Dagegen ist das Herangehen der Geriatrie umfassender, das Augenmerk wird auf die ganzheitliche Betreuung der Patientin/des Patienten mit seinen diversen Vor- und Begleiterkrankungen gelegt. Der Fokus ist die Wiedererlangung bzw. der Erhalt der Selbstständigkeit im Alltag. Die Kommunikation mit unterschiedlichen Berufsgruppen, Angehörigen, Hausärzten und nicht zuletzt der Patientin/dem Patienten selbst steht daher im Mittelpunkt der geriatrischen Arbeit. Der Stress einer Notaufnahme oder eines OPs bleibt der Geriaterin/dem Geriater hingegen meist erspart.

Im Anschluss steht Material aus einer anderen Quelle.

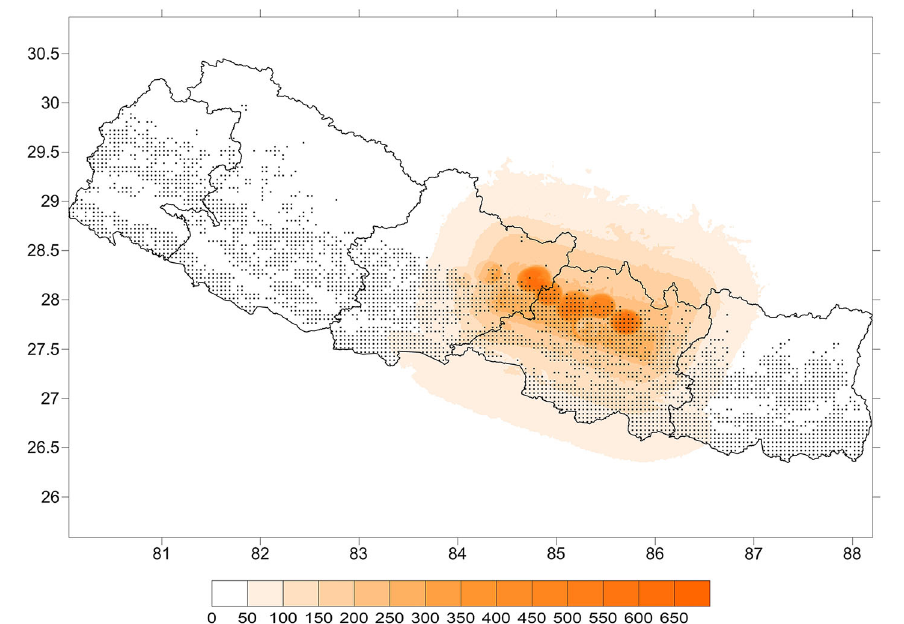
Fig. 3 PGA (gal) for the Gorkha April 2015 earthquake in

Nach 3 Jahren Alterstraumatologie am Klinikum Ingolstadt haben wir es geschafft, ein schlankes organisatorisches Gerüst zu bauen, das in beide Arbeitswelten passt. Und auch wenn die Geriaterin mitunter alleine Visite geht und die wöchentliche Teambesprechung in die Mittagspause des Unfallchirurgen fällt, haben wir mit Geduld und einer Portion Humor eine funktionierende interdisziplinäre Abteilung geschaffen.